Kennel cough, is a common respiratory disease in dogs and is transmitted dog to dog through airborne droplets. Despite being so common, we find that many pet parents really don’t understand what it is or how to prevent it. So we asked Jason Stull of Ohio State University College of Veterinary Medicine to create a list of basic kennel cough facts that every dog owner should know.
1. It is not a single virus
Most people equate kennel cough to the flu, a viral infection. But the term kennel cough, often referred to as infectious tracheobronchitis or infectious respiratory disease (CIRDC), is actually caused by several different viral and bacterial species (sometimes alone or a combination of several). Unfortunately, there is no silver bullet vaccine that can prevent it.
2. Any dog can get it
Although any breed and age can be affected, young dogs (especially puppies) and elderly appear to be most likely to become ill and most severely affected.
Puppies’ immune systems aren’t fully developed, which makes them more susceptible to various diseases. Elderly dogs and young dogs are at risk any time they are around groups of dogs like at dog parks, vet hospitals and daycare and boarding facilities.
3. Vaccines boost immunity
Even though there is not a single vaccine for kennel cough, many of the viruses that can cause kennel cough are incorporated into the standard vaccines recommended for all dogs.
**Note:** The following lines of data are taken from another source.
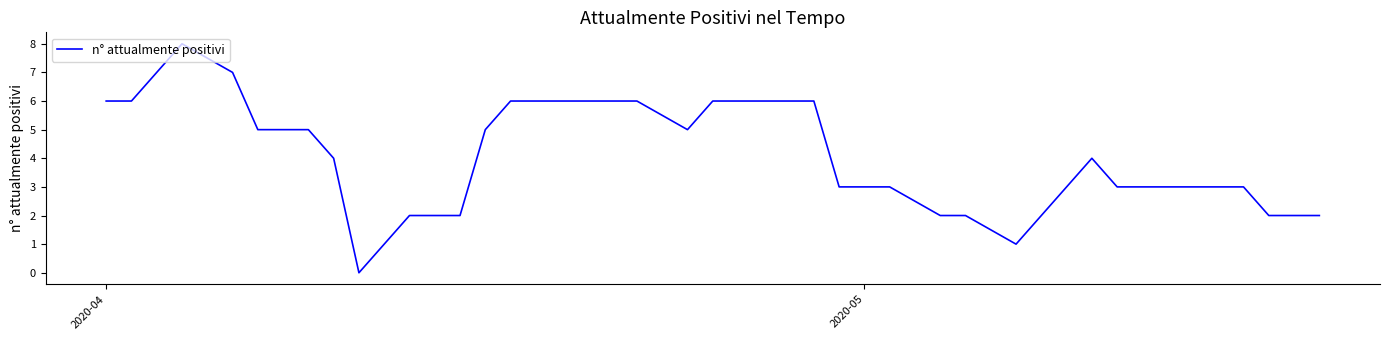

Does the chart have visible grid lines?

No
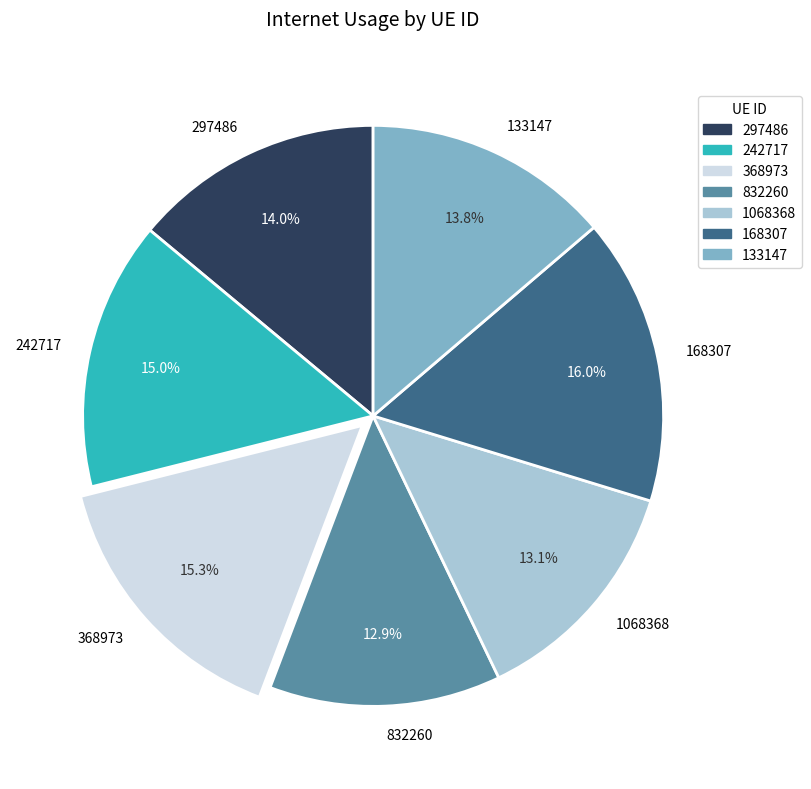

Approximately how many times larger is the value at 242717 compared to 1068368?

1.1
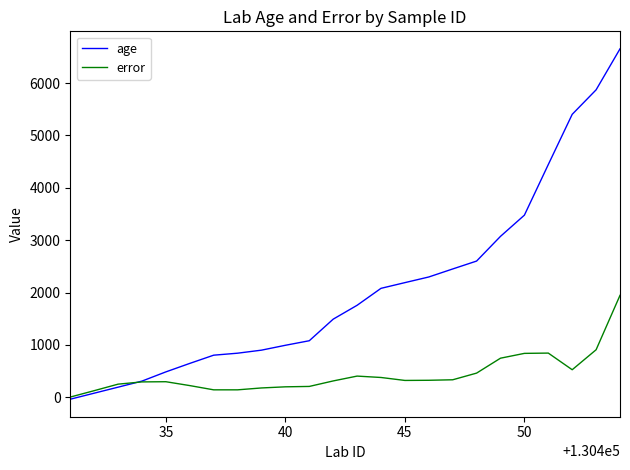

Rank the series by their average value, from lowest to highest.

error, age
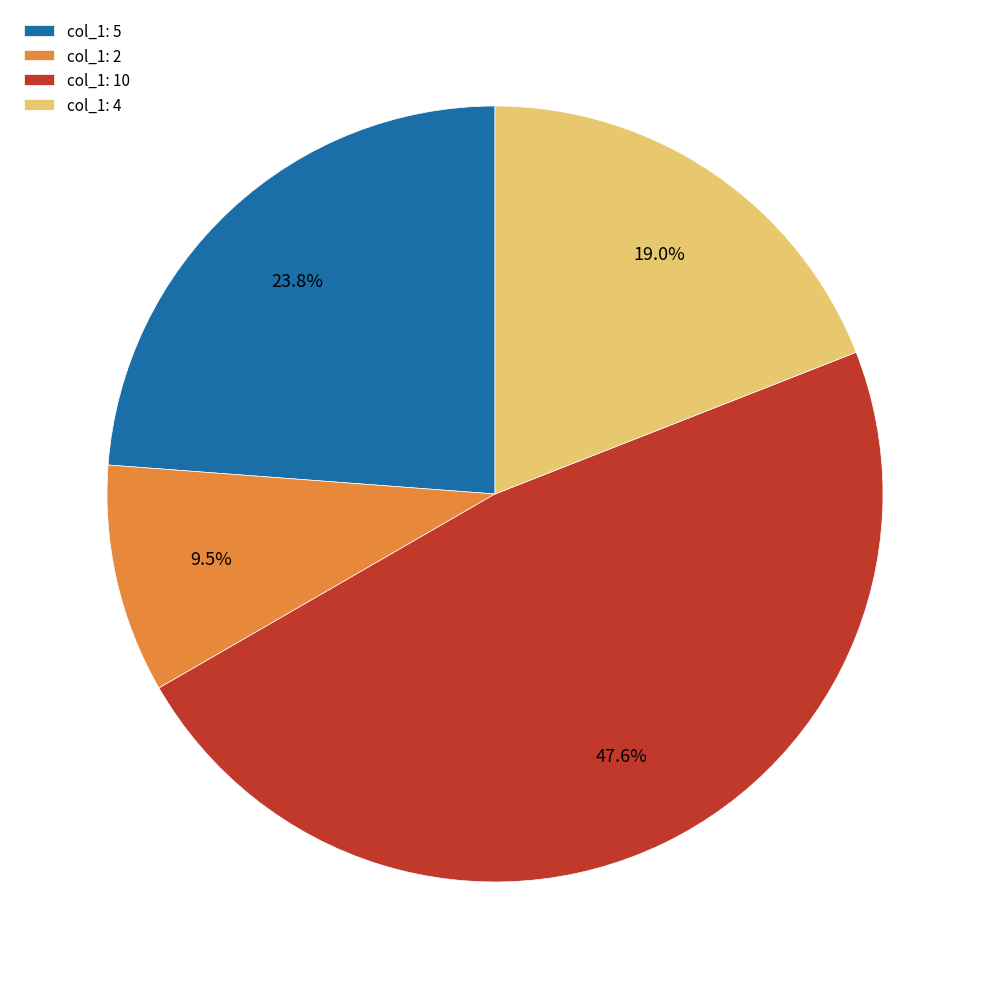

Is there a majority slice in this chart?

No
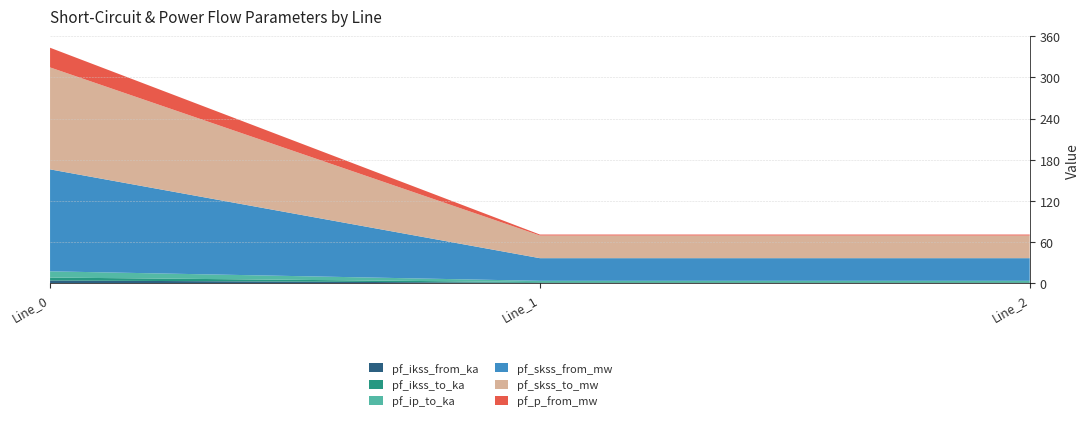

Reading right to left, extract all data points from this chart.

pf_ikss_from_ka: 1.0	1.0	4.3
pf_ikss_to_ka: 1.0	1.0	4.3
pf_ip_to_ka: 1.9	1.9	9.1
pf_skss_from_mw: 33.0	33.0	148.4
pf_skss_to_mw: 33.0	33.0	148.4
pf_p_from_mw: 1.4	1.4	28.6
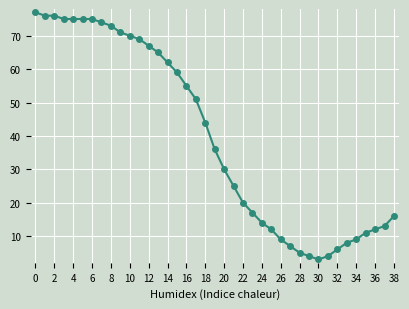

What is the average value?

40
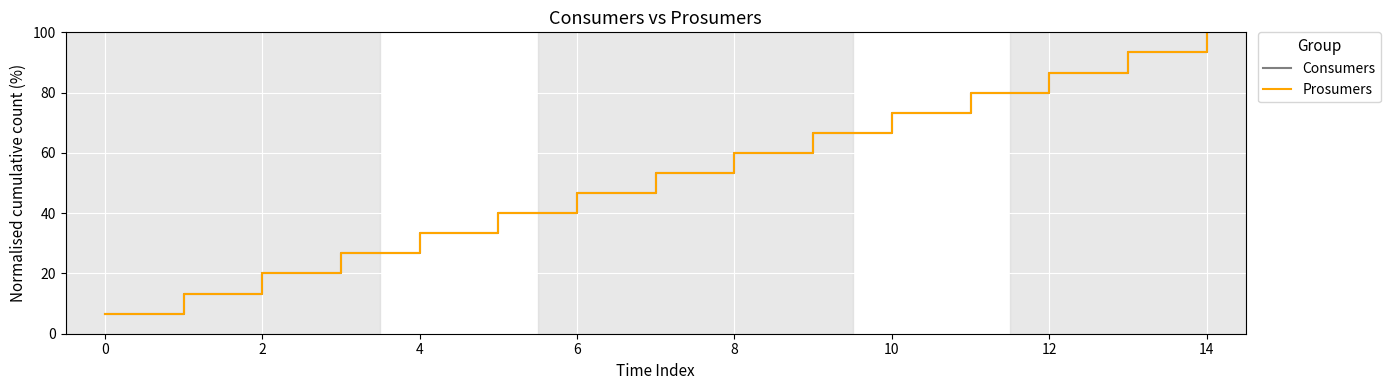

True or false: Consumers and Prosumers intersect in this chart.

False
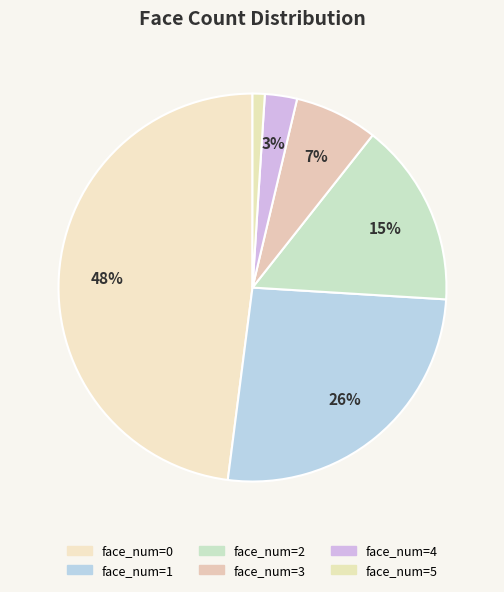

How many segments does this pie chart have?

6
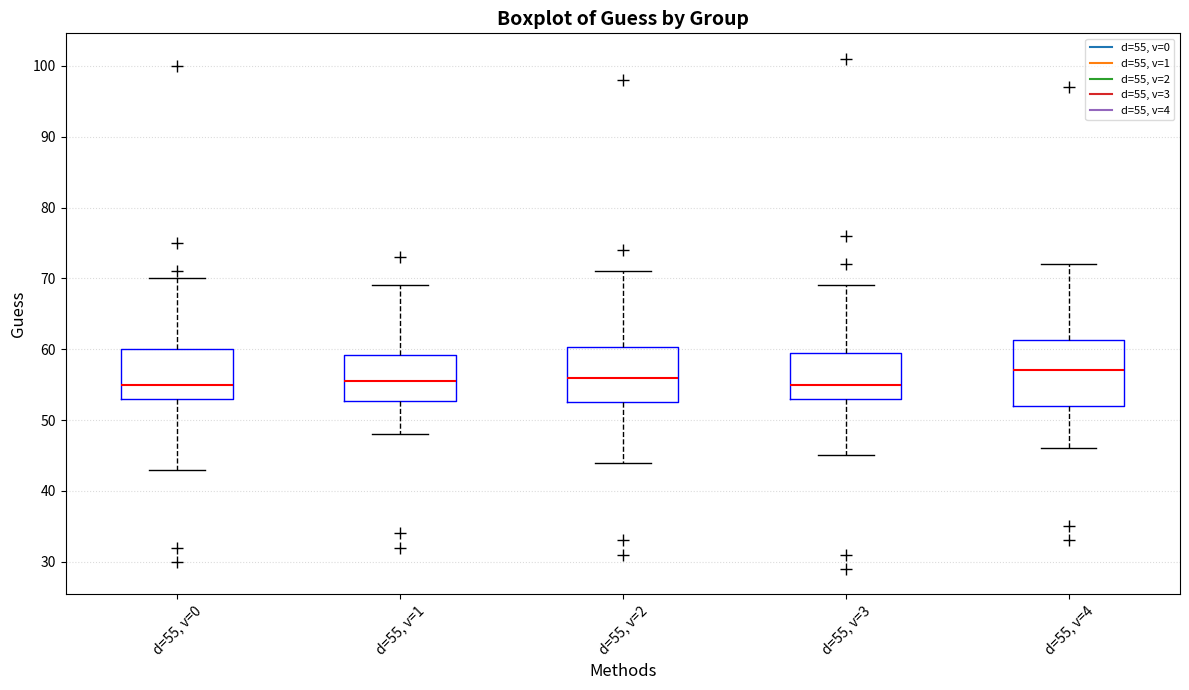

Reading left to right, transcribe this box plot: for each box, give where its median line is, the range the box spans, and where its two whiskers end, as read against the y-axis. The values are not printed on the chart, so give them approximately, as read against the axis.

d=55, v=0: median 55, box 53 to 60, whiskers 43 to 70
d=55, v=1: median 56, box 53 to 59, whiskers 48 to 69
d=55, v=2: median 56, box 53 to 60, whiskers 44 to 71
d=55, v=3: median 55, box 53 to 60, whiskers 45 to 69
d=55, v=4: median 57, box 52 to 61, whiskers 46 to 72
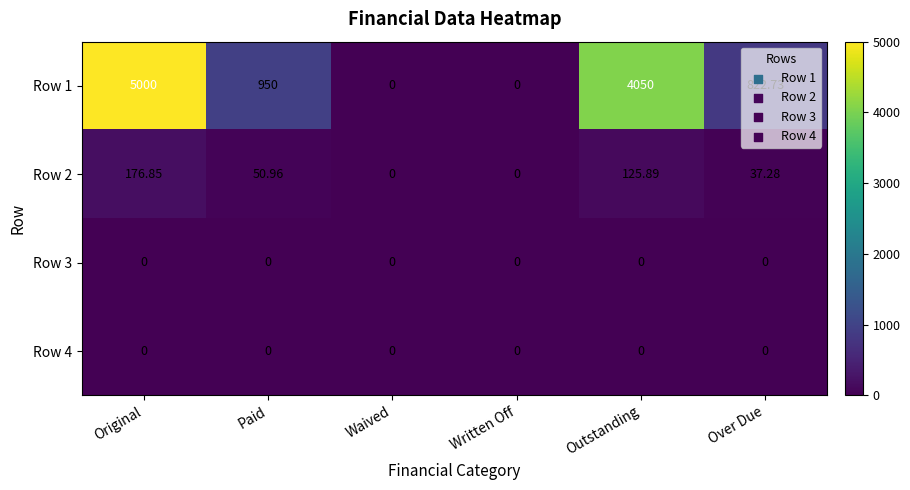

Where is Row 1 nearest to the value 2500?

Paid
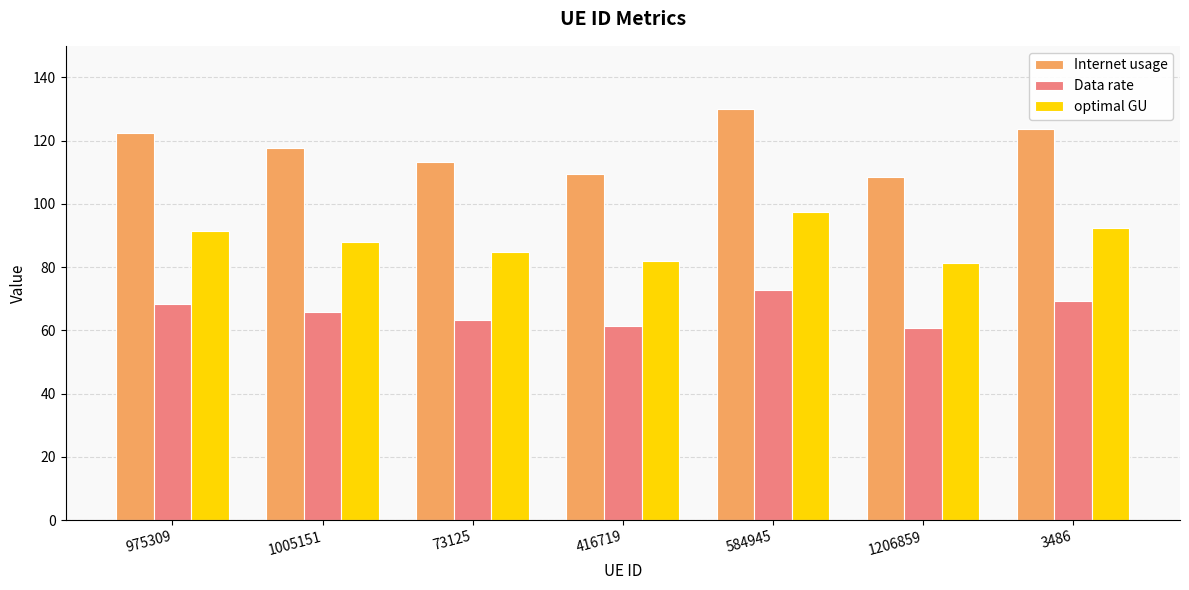

What are all the series names shown in the legend?

Internet usage, Data rate, optimal GU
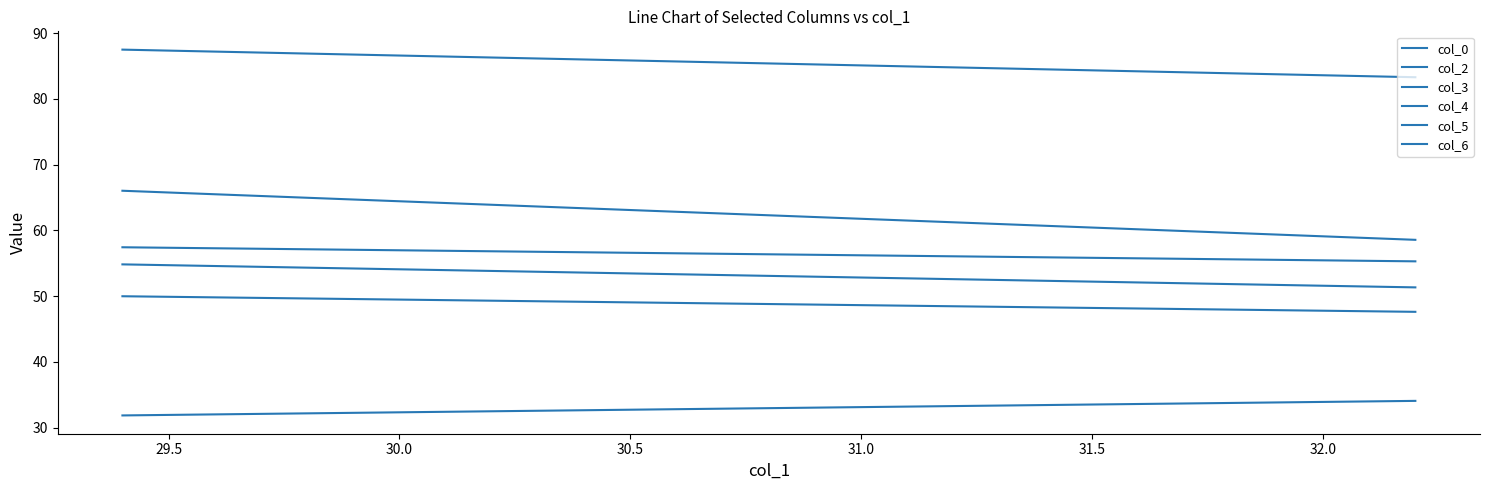

How many lines are shown in the chart?

6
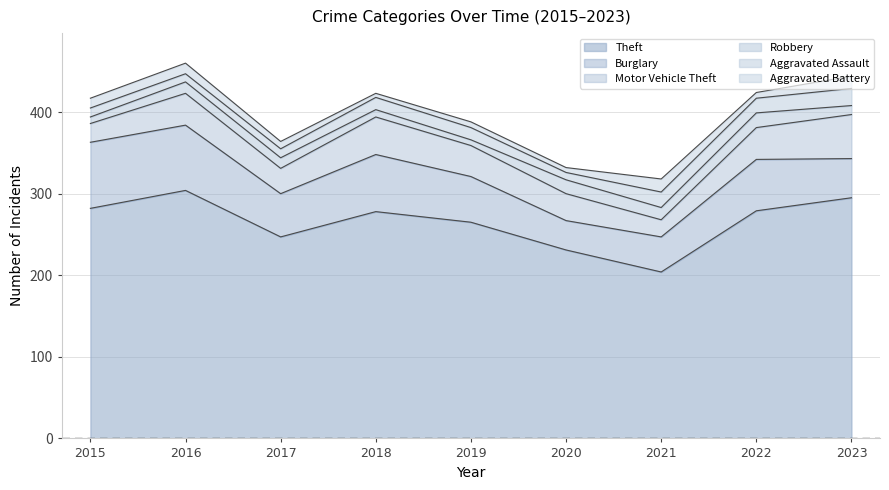

At which category does Burglary reach its first local peak?

2018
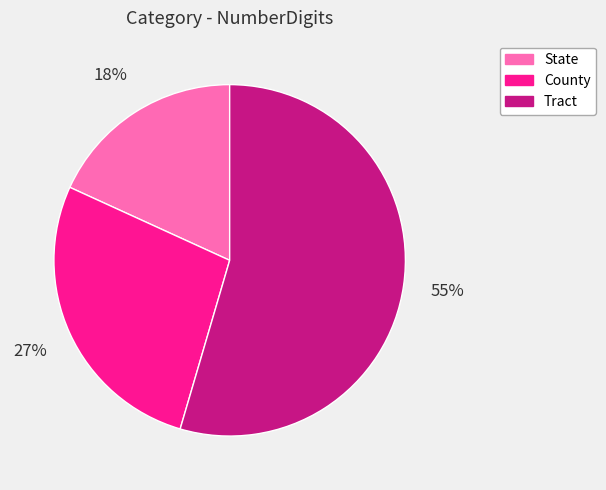

Is the sum of State and County greater than half?

No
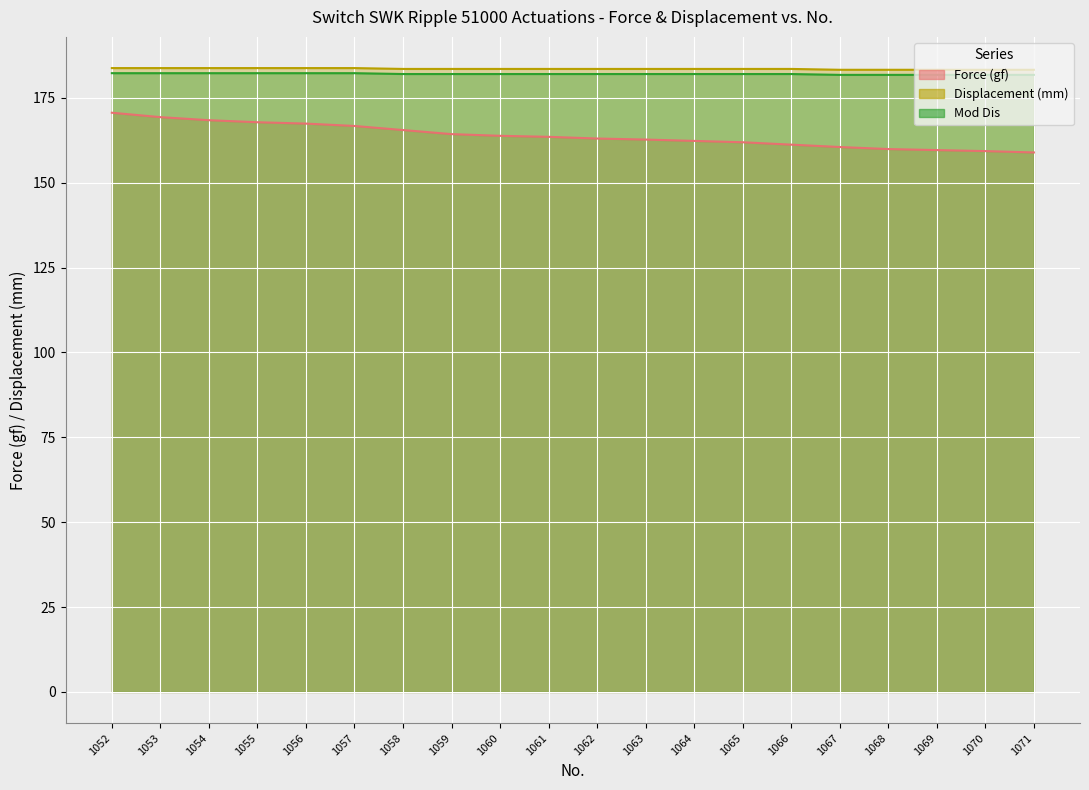

How many categories are shown in the chart?

20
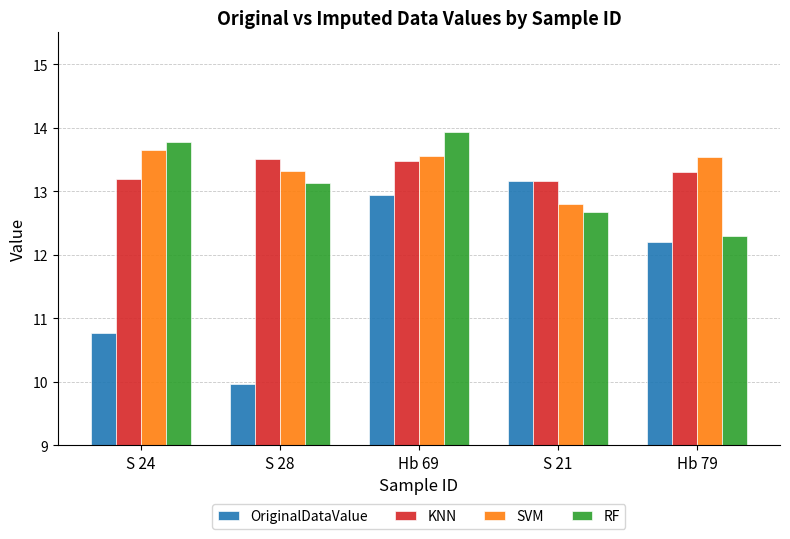

Which category has the lowest value across all series?

S 28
The most common vaccine for kennel cough is for the bacteria species, Bordetella bronchiseptica.
Because different species of bacteria or viruses cause kennel cough, vaccination will help prevent some infection, and may reduce severity of infection but won’t guarantee that kennel cough won’t occur.
4. Recovery is best with rest
Similar to people with mild signs of respiratory disease (such as a cold), rest is often the best treatment. Veterinarians may prescribe antibiotics if they think it is also bacterial. In addition, a vet might prescribe cough medication. For rare, more severe cases dogs might require supportive care such as intravenous fluids and hospitalization.
5. Contagious even when quiet
Dogs continue to spread kennel cough disease-causing organisms after they recover. Dogs should stay separated from other dogs for 2 weeks. When bringing your sick dog to the veterinarians, alert the clinic staff of your dog’s current or recent illness. This way, they can take precautions to protect other animals in the clinic or waiting room area.
Keep your uninfected dog safe by washing your hands after handling other dogs, whether they seem sick or not.
6. Staying home stops the spread of infection
We frequently hear the human medical profession telling us to ‘stay home when we are sick.’ The same advice applies to your dog. Any dog that is sick, or a veterinarian believes may have kennel cough, should not be around other dogs and avoid places such as dog parks, boarding facilities, puppy classes or dog shows.
Keeping your sick dog home is the best way to prevent and reduce the spread of infection.
If you are concerned that your dog has kennel cough or is sick, consult with your veterinarian and keep them home for 10 to 14 days to protect other dogs in your community.